Nick didn’t seem happy to leave me alone, but, in the end, he pulled away, with Darshi in the passenger’s seat and with plans to meet me at eight. When the taillights had disappeared, I pulled my hair back into a ponytail, set the pedometer on my phone (a habit from my dieting days that I’d never been able to break), and started to walk. I was still wearing the Leef jumpsuit, but I’d swapped the wedges for a pair of flat black sneakers. I held my head high, swinging my arms purposefully, even though I wanted to drag my feet and let my hands and head hang like sacks of rocks. I could see it: Detective McMichaels, with his gray brush cut and his caterpillar mustache, waiting in the hallway. Just a few more questions, he’d say, standing too close to me, staring me down. He’d have printed out Darshi’s text messages, pried out of the cloud, and he’d show them to me: Why were you and your friend discussing murdering Ms. Cavanaugh? Why were you texting pictures of knives? Just confess now, he’d say. I’m sure the prosecutor will make you a deal. Hey, you must have had your reasons! Get out in front of it. Tell us the truth.

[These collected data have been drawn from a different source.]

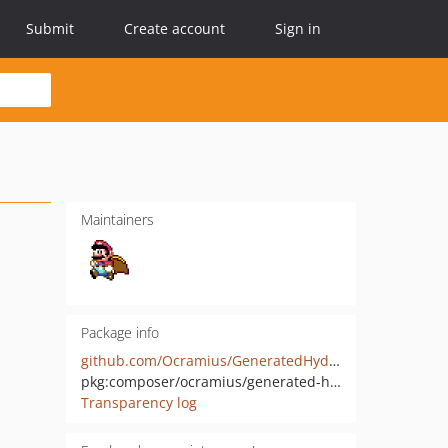
Submit
Create account
Sign in
Maintainers
Package info
github.com/Ocramius/GeneratedHydrator
pkg:composer/ocramius/generated-hydrator
Transparency log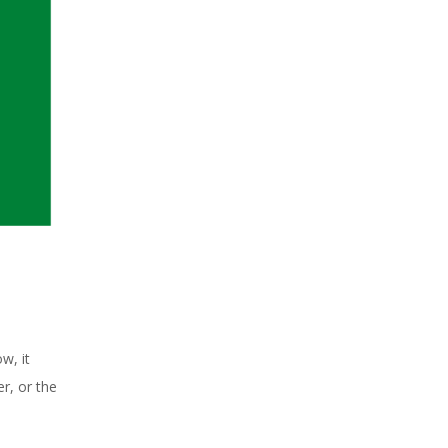
w, it
r, or the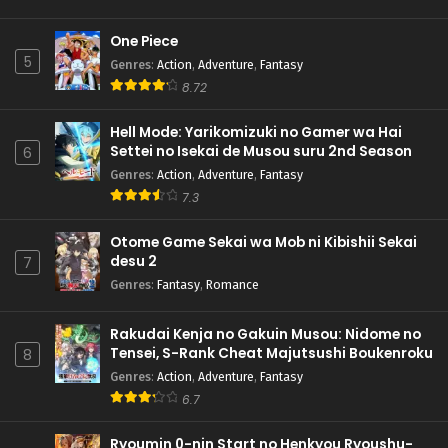
One Piece
5
Genres
:
Action
,
Adventure
,
Fantasy
8.72
Hell Mode: Yarikomizuki no Gamer wa Hai
Settei no Isekai de Musou suru 2nd Season
6
Genres
:
Action
,
Adventure
,
Fantasy
7.3
Otome Game Sekai wa Mob ni Kibishii Sekai
desu 2
7
Genres
:
Fantasy
,
Romance
Rakudai Kenja no Gakuin Musou: Nidome no
Tensei, S-Rank Cheat Majutsushi Boukenroku
8
Genres
:
Action
,
Adventure
,
Fantasy
6.7
Ryoumin 0-nin Start no Henkyou Ryoushu-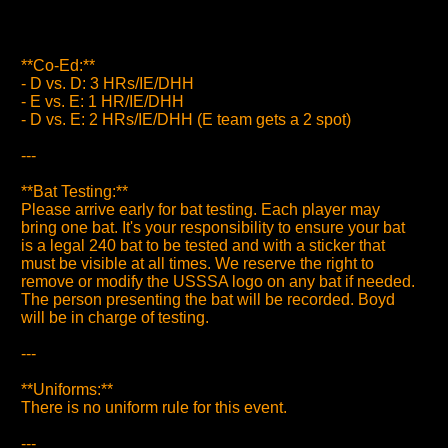
**Co-Ed:**
- D vs. D: 3 HRs/IE/DHH
- E vs. E: 1 HR/IE/DHH
- D vs. E: 2 HRs/IE/DHH (E team gets a 2 spot)
---
**Bat Testing:**
Please arrive early for bat testing. Each player may
bring one bat. It's your responsibility to ensure your bat
is a legal 240 bat to be tested and with a sticker that
must be visible at all times. We reserve the right to
remove or modify the USSSA logo on any bat if needed.
The person presenting the bat will be recorded. Boyd
will be in charge of testing.
---
**Uniforms:**
There is no uniform rule for this event.
---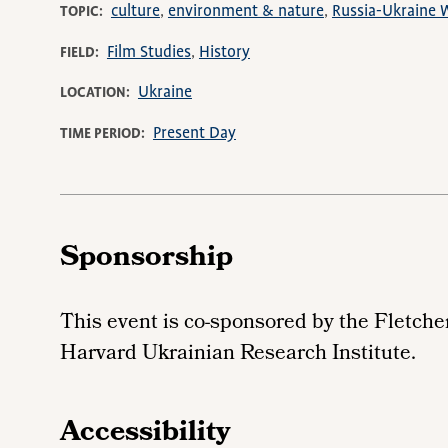
culture
environment & nature
Russia-Ukraine 
TOPIC
Film Studies
History
FIELD
Ukraine
LOCATION
Present Day
TIME PERIOD
Sponsorship
This event is co-sponsored by the Fletche
Harvard Ukrainian Research Institute.
Accessibility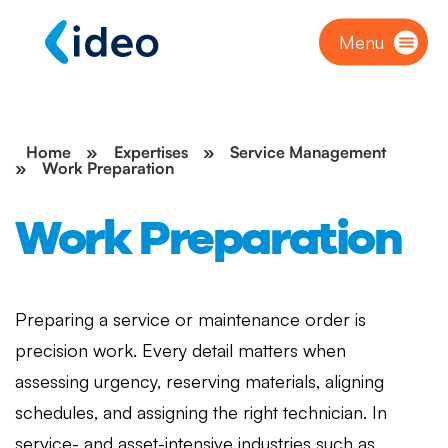
Menu
Home
»
Expertises
»
Service Management
»
Work Preparation
Work Preparation
Preparing a service or maintenance order is
precision work. Every detail matters when
assessing urgency, reserving materials, aligning
schedules, and assigning the right technician. In
service- and asset-intensive industries such as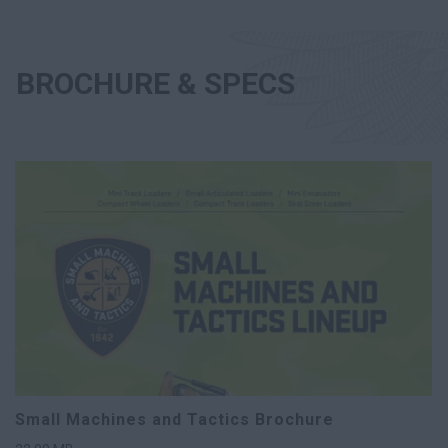
BROCHURE & SPECS
Small Machines and Tactics Brochure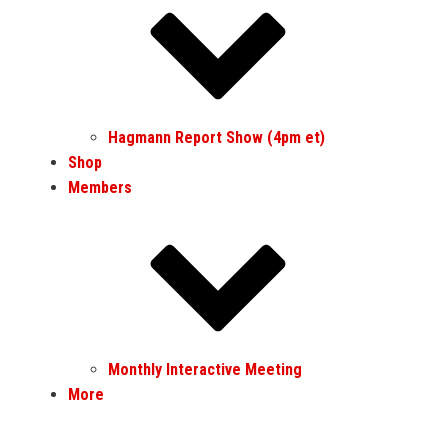
Hagmann Report Show (4pm et)
Shop
Members
Monthly Interactive Meeting
More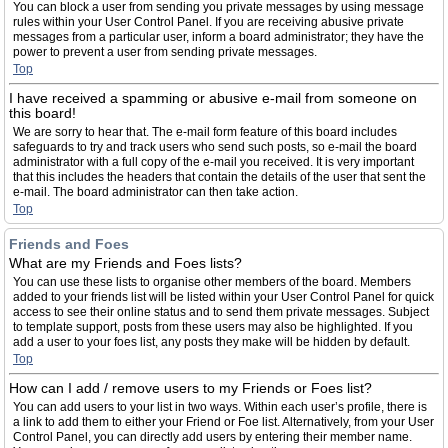
You can block a user from sending you private messages by using message
rules within your User Control Panel. If you are receiving abusive private
messages from a particular user, inform a board administrator; they have the
power to prevent a user from sending private messages.
Top
I have received a spamming or abusive e-mail from someone on
this board!
We are sorry to hear that. The e-mail form feature of this board includes
safeguards to try and track users who send such posts, so e-mail the board
administrator with a full copy of the e-mail you received. It is very important
that this includes the headers that contain the details of the user that sent the
e-mail. The board administrator can then take action.
Top
Friends and Foes
What are my Friends and Foes lists?
You can use these lists to organise other members of the board. Members
added to your friends list will be listed within your User Control Panel for quick
access to see their online status and to send them private messages. Subject
to template support, posts from these users may also be highlighted. If you
add a user to your foes list, any posts they make will be hidden by default.
Top
How can I add / remove users to my Friends or Foes list?
You can add users to your list in two ways. Within each user’s profile, there is
a link to add them to either your Friend or Foe list. Alternatively, from your User
Control Panel, you can directly add users by entering their member name.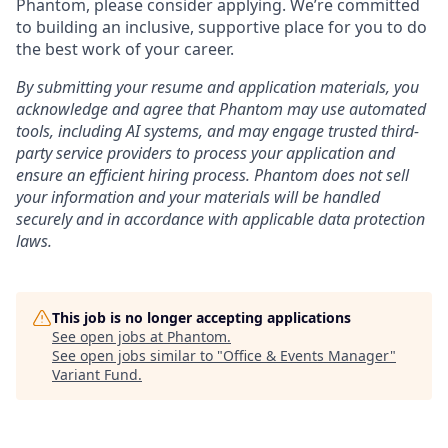
Phantom, please consider applying. We’re committed
to building an inclusive, supportive place for you to do
the best work of your career.
By submitting your resume and application materials, you
acknowledge and agree that Phantom may use automated
tools, including AI systems, and may engage trusted third-
party service providers to process your application and
ensure an efficient hiring process. Phantom does not sell
your information and your materials will be handled
securely and in accordance with applicable data protection
laws.
This job is no longer accepting applications
See open jobs at
Phantom
.
See open jobs similar to "
Office & Events Manager
"
Variant Fund
.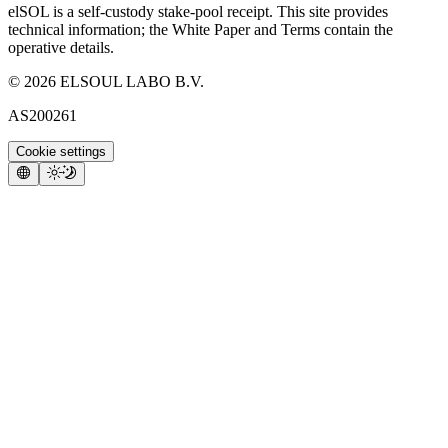
elSOL is a self-custody stake-pool receipt. This site provides
technical information; the White Paper and Terms contain the
operative details.
©
2026
ELSOUL LABO B.V.
AS200261
Cookie settings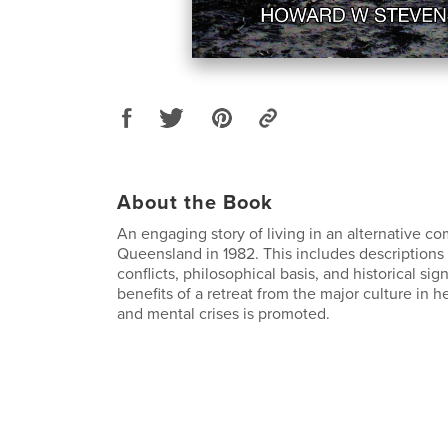
About the Book
An engaging story of living in an alternative c
Queensland in 1982. This includes descriptions o
conflicts, philosophical basis, and historical sig
benefits of a retreat from the major culture in h
and mental crises is promoted.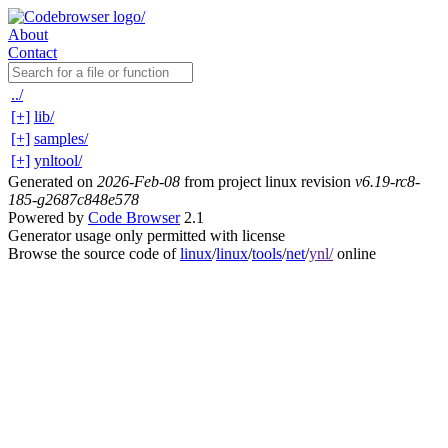
About
Contact
../
[+]
lib/
[+]
samples/
[+]
ynltool/
Generated on
2026-Feb-08
from project linux revision
v6.19-rc8-
185-g2687c848e578
Powered by
Code Browser
2.1
Generator usage only permitted with license
Browse the source code of
linux
/
linux
/
tools
/
net
/
ynl/
online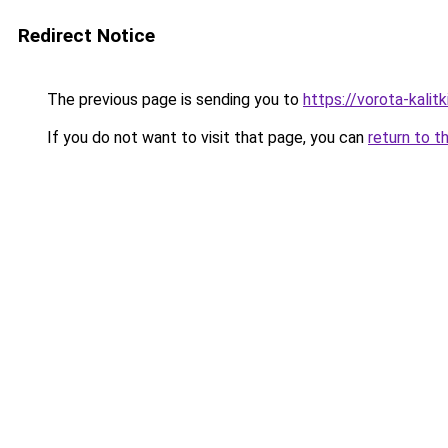
Redirect Notice
The previous page is sending you to
https://vorota-kali
If you do not want to visit that page, you can
return to t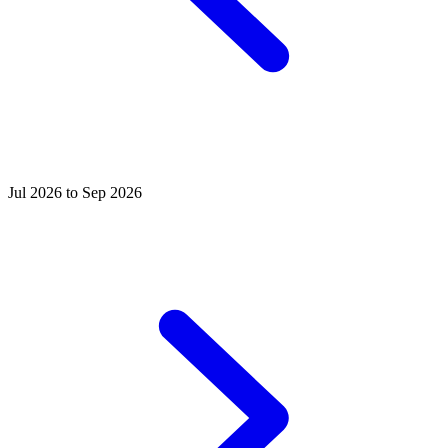
Jul 2026 to Sep 2026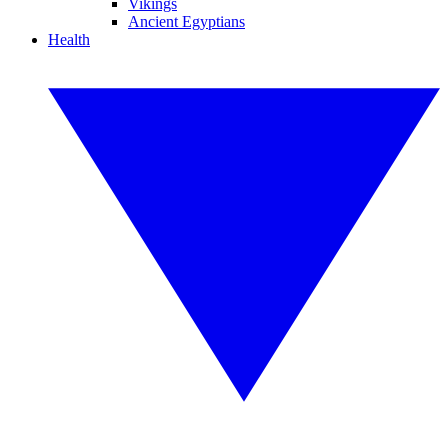
Vikings
Ancient Egyptians
Health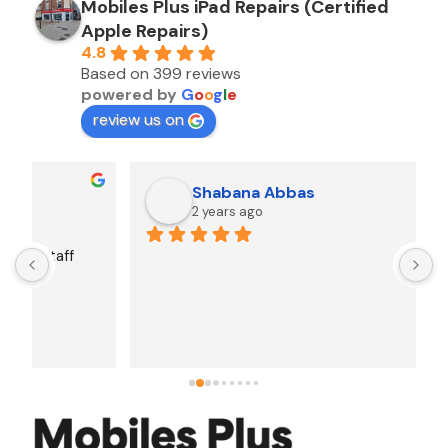
Mobiles Plus iPad Repairs (Certified
Apple Repairs)
4.8
Based on 399 reviews
powered by
G
o
o
g
l
e
review us on
Shabana Abbas
2 years ago
A
F
i
s
f
r
w
t
b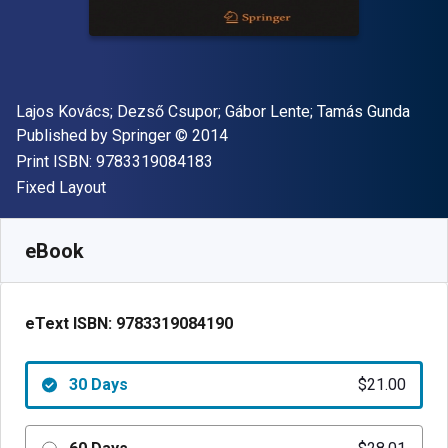
Author(s)
Lajos Kovács; Dezső Csupor; Gábor Lente; Tamás Gunda
Publisher
Copyright
Published by
Springer
© 2014
"ISBN-13 9783319084183"
Print ISBN:
9783319084183
Format
Fixed Layout
Available from
$
21.00
AUD
SKU:
9783319084190R30
eBook
eText ISBN:
9783319084190
30 Days
$21.00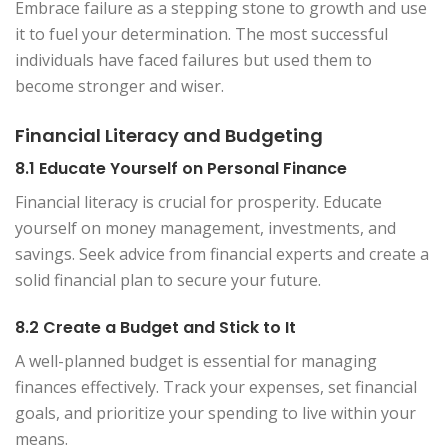
Embrace failure as a stepping stone to growth and use
it to fuel your determination. The most successful
individuals have faced failures but used them to
become stronger and wiser.
Financial Literacy and Budgeting
8.1 Educate Yourself on Personal Finance
Financial literacy is crucial for prosperity. Educate
yourself on money management, investments, and
savings. Seek advice from financial experts and create a
solid financial plan to secure your future.
8.2 Create a Budget and Stick to It
A well-planned budget is essential for managing
finances effectively. Track your expenses, set financial
goals, and prioritize your spending to live within your
means.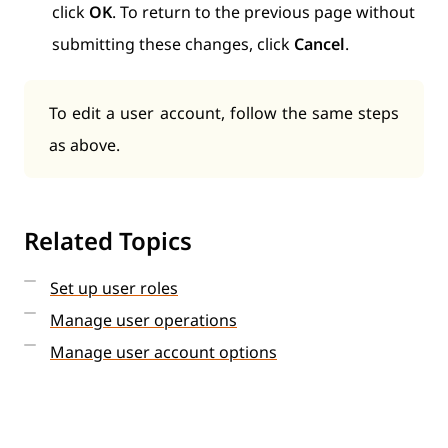
click
OK
. To return to the previous page without
submitting these changes, click
Cancel
.
To edit a user account, follow the same steps
as above.
Related Topics
Set up user roles
Manage user operations
Manage user account options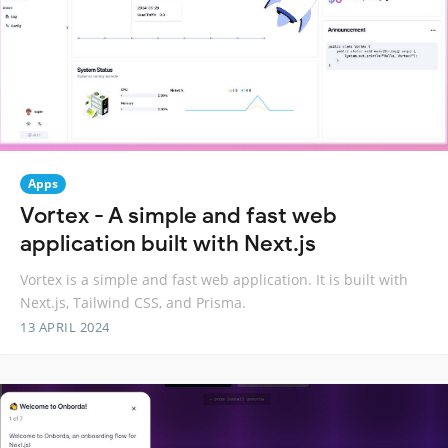
Apps
Vortex - A simple and fast web
application built with Next.js
Vortex is a simple and fast web application. It is built with
Next.js, Tailwind CSS, and Prisma.
13 APRIL 2024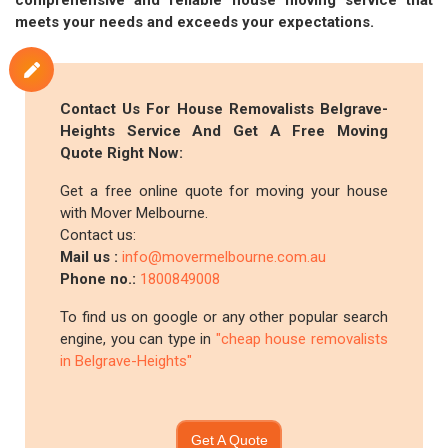
comprehensive and reliable house moving service that
meets your needs and exceeds your expectations.
Contact Us For House Removalists Belgrave-
Heights Service And Get A Free Moving
Quote Right Now:
Get a free online quote for moving your house
with Mover Melbourne.
Contact us:
Mail us :
info@movermelbourne.com.au
Phone no.:
1800849008
To find us on google or any other popular search
engine, you can type in
"cheap house removalists
in Belgrave-Heights"
Get A Quote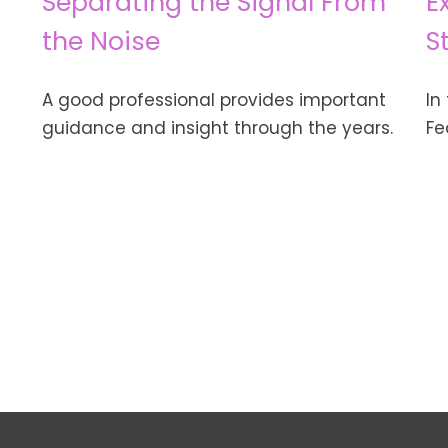
Separating the Signal From
E
the Noise
S
A good professional provides important
In
guidance and insight through the years.
Fe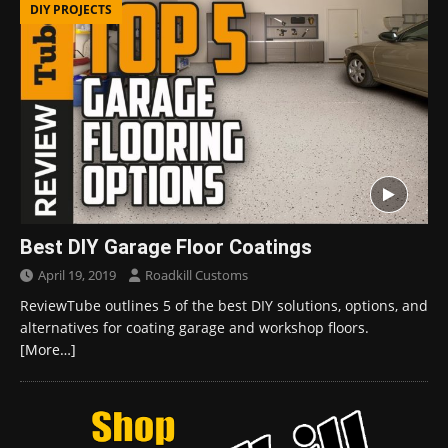
DIY PROJECTS
Best DIY Garage Floor Coatings
April 19, 2019
Roadkill Customs
ReviewTube outlines 5 of the best DIY solutions, options, and
alternatives for coating garage and workshop floors.
[More…]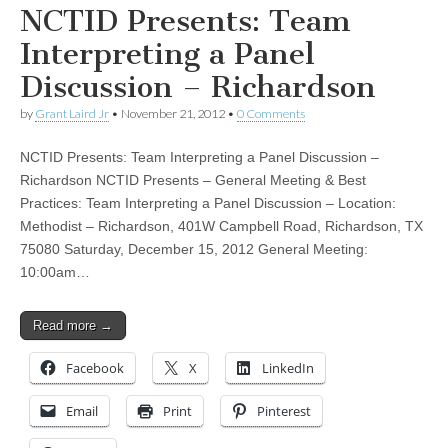
NCTID Presents: Team
Interpreting a Panel
Discussion – Richardson
by
Grant Laird Jr
•
November 21, 2012
•
0 Comments
NCTID Presents: Team Interpreting a Panel Discussion –
Richardson NCTID Presents – General Meeting & Best
Practices: Team Interpreting a Panel Discussion – Location:
Methodist – Richardson, 401W Campbell Road, Richardson, TX
75080 Saturday, December 15, 2012 General Meeting:
10:00am…
Read more →
Facebook
X
LinkedIn
Email
Print
Pinterest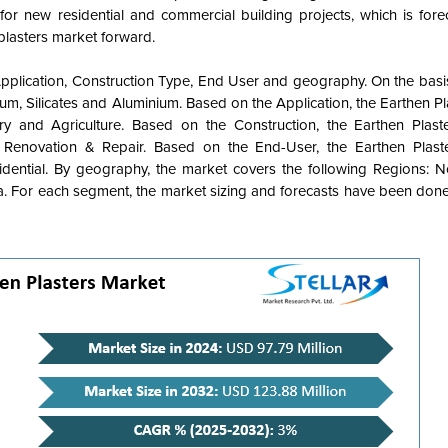
or new residential and commercial building projects, which is fore
plasters market forward.
pplication, Construction Type, End User and geography. On the basis
m, Silicates and Aluminium. Based on the Application, the Earthen P
y and Agriculture. Based on the Construction, the Earthen Plast
enovation & Repair. Based on the End-User, the Earthen Plaste
ential. By geography, the market covers the following Regions: N
ca. For each segment, the market sizing and forecasts have been done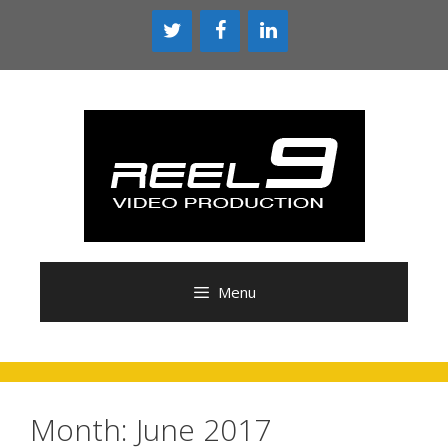
Skip
to
content
Menu
Month:
June 2017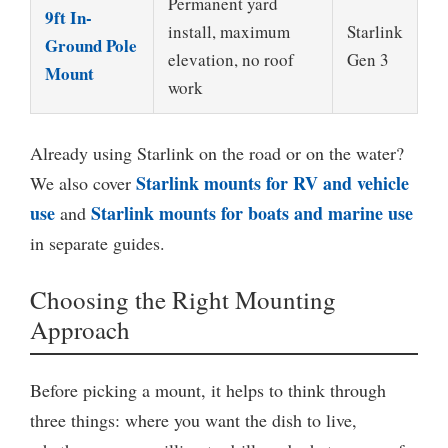
Permanent yard
9ft In-
install, maximum
Starlink
Ground Pole
elevation, no roof
Gen 3
Mount
work
Already using Starlink on the road or on the water?
Starlink mounts for RV and vehicle
We also cover
use
Starlink mounts for boats and marine use
and
in separate guides.
Choosing the Right Mounting
Approach
Before picking a mount, it helps to think through
three things: where you want the dish to live,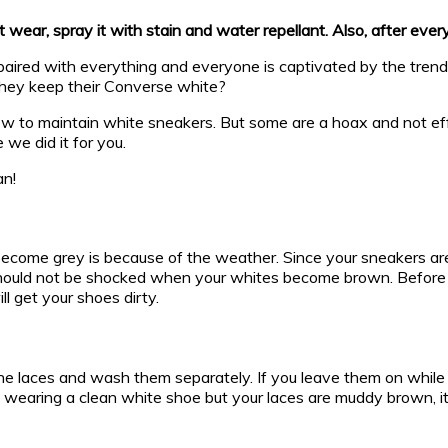
wear, spray it with stain and water repellant. Also, after ever
ired with everything and everyone is captivated by the trend. 
 they keep their Converse white?
 how to maintain white sneakers. But some are a hoax and not e
 we did it for you.
an!
me grey is because of the weather. Since your sneakers are ca
hould not be shocked when your whites become brown. Before sp
l get your shoes dirty.
he laces and wash them separately. If you leave them on while 
ne wearing a clean white shoe but your laces are muddy brown, i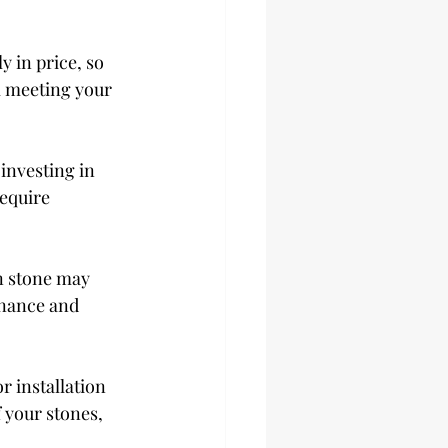
y in price, so 
ll meeting your 
investing in 
equire 
n stone may 
nance and 
r installation 
 your stones, 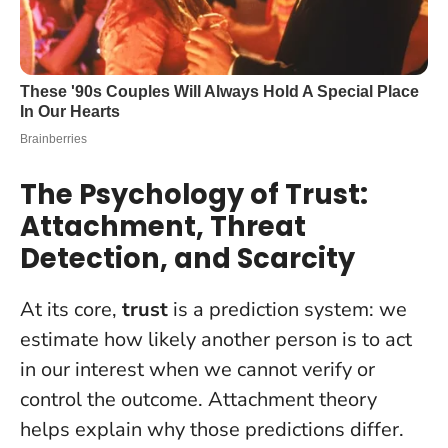
The Psychology of Trust:
Attachment, Threat
Detection, and Scarcity
At its core,
trust
is a prediction system: we
estimate how likely another person is to act
in our interest when we cannot verify or
control the outcome. Attachment theory
helps explain why those predictions differ.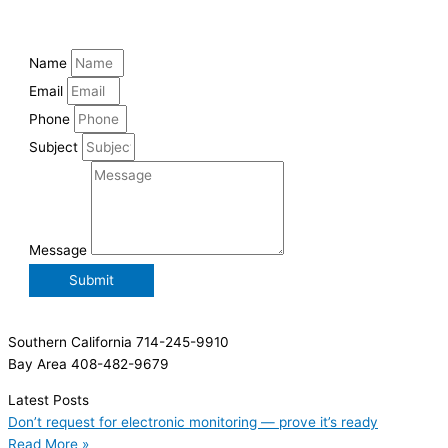
Name
Email
Phone
Subject
Message
Submit
Southern California 714-245-9910
Bay Area 408-482-9679
Latest Posts
Don’t request for electronic monitoring — prove it’s ready
Read More »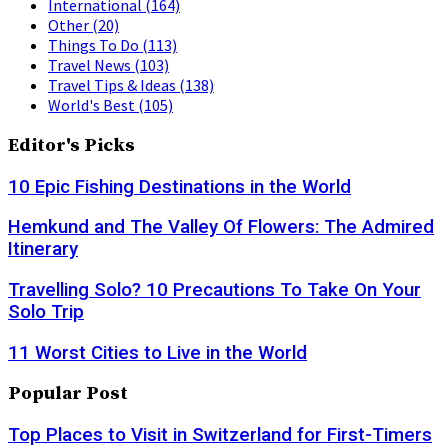
International
(164)
Other
(20)
Things To Do
(113)
Travel News
(103)
Travel Tips & Ideas
(138)
World's Best
(105)
Editor's Picks
10 Epic Fishing Destinations in the World
Hemkund and The Valley Of Flowers: The Admired
Itinerary
Travelling Solo? 10 Precautions To Take On Your
Solo Trip
11 Worst Cities to Live in the World
Popular Post
Top Places to Visit in Switzerland for First-Timers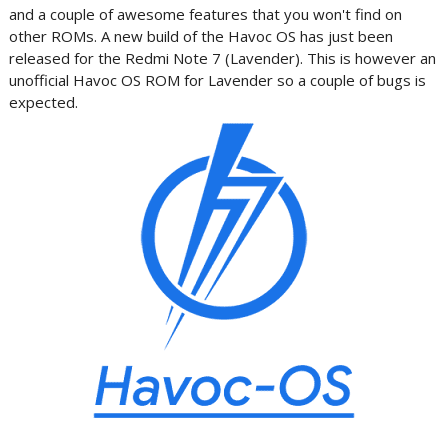
and a couple of awesome features that you won't find on
other ROMs. A new build of the Havoc OS has just been
released for the Redmi Note 7 (Lavender). This is however an
unofficial Havoc OS ROM for Lavender so a couple of bugs is
expected.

I tried to shut off my mind, tried to think of something else, anything else. My hand went automatically to my phone. I opened up Instagram, opened the comments on the last picture I’d posted, bracing myself for the condolences, the so sorrys and the broken-heart emojis and, inevitably, the people who wanted to share their own stories of loss, to tell me about their friend who’d been murdered, or their sister, their daughter, their mom. I’d have to remember to tell Nick that this was another one of social media’s uses, the way it gave even the small and anonymous a place to tell their stories and find comfort, to be recognized and seen, even if it was only briefly.
Everyone deserves justice, I thought. Even people who lie. And everyone lies. Especially on social media, where there were lies of commission and lies of omission on everyone’s page, woven into everyone’s public presence. I pretended to be brave, and Darshi pretended to be straight, and Drue pretended to be rich and glamorous and happy when she was, in actuality, only rich and glamorous. Maybe it was different for men. Aditya seemed to be exactly who he said he was, and Nick wasn’t online at all.
Focus, I told myself, and put the phone away. I remembered the question the detective had asked. Who benefits? Well, who besides me and Nick and Aditya and Emma, I thought, and sighed as I edged around the homeless fellow sprawled in the middle of the sidewalk. Maybe there were positives to getting arrested in your own city, in your own apartment. This way, at least I’d get to pick out a nice outfit for the perp walk. My sponsors would probably be delighted, I thought grimly. You couldn’t pay for that kind of attention.